/apollo-link-scalars

custom apollo link to allow to parse custom scalars

Primary LanguageTypeScriptMIT LicenseMIT

apollo-link-scalars

npm version Build Status codebeat badge Maintainability Test Coverage

TypeDoc generated docs in here

Github repo here

Custom apollo link to allow to parse custom scalars from responses, as well as serialize custom scalars in inputs.

Installation

yarn add apollo-link-scalars or npm install apollo-link-scalars.

Usage

We need to pass a GraphQLSchema, and optionally we can also pass a map of custom serialization/parsing functions for specific types.

You can build the link by calling the withScalars() function, passing to it the schema and optionally a typesMap.
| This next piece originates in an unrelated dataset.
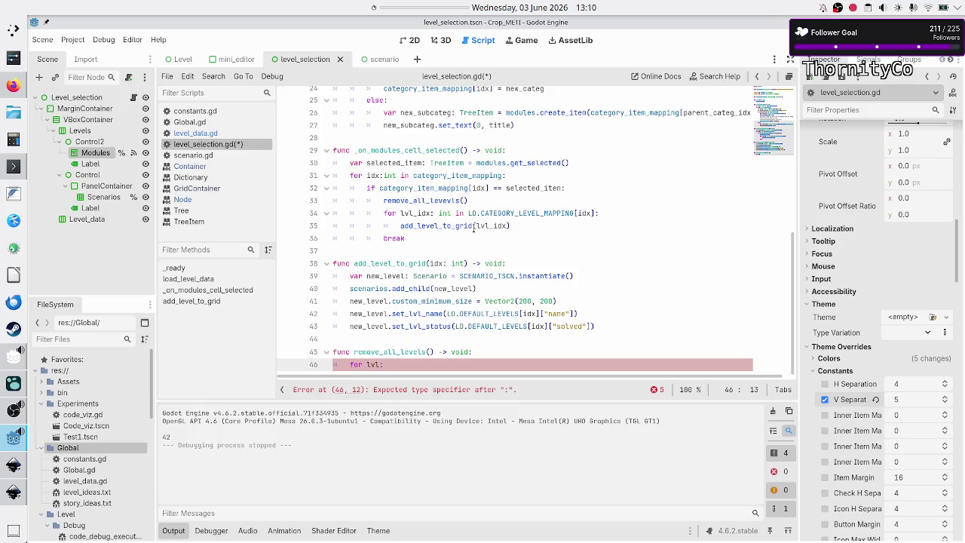
{"action": "type", "text": " Scen"}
import { withScalars } from "apollo-link-scalars"
import { ApolloLink } from "apollo-link";
import { HttpLink } from "apollo-link-http";
import { schema } from './my-schema'

const link = ApolloLink.from([
  withScalars({ schema }),
  new HttpLink({ uri: "http://example.org/graphql" })
]);

// we can also pass a custom map of functions. These will have priority over the GraphQLTypes parsing and serializing functions from the Schema.
const typesMap = {
  CustomScalar: {
    serialize: (parsed: CustomScalar) => parsed.toString(),
    parseValue: (raw: string | number | null): CustomScalar | null => {
      return raw ? new CustomScalar(raw) : null
    }
  }
};

const link2 = ApolloLink.from([
  withScalars({ schema, typesMap }),
  new HttpLink({ uri: "http://example.org/graphql" })
]);

Options

We can pass extra options to withScalars() to modify the behaviour

  • removeTypenameFromInputs (Boolean, default false): when enabled, it will remove from the inputs the __typename if it is found. This could be useful if we are using data received from a query as an input on another query.
  • validateEnums (Boolean, default false): when enabled, it will validate the enums on parsing, throwing an error if it sees a value that is not one of the enum values.
withScalars({ schema, typesMap, validateEnums: true, removeTypenameFromInputs: true })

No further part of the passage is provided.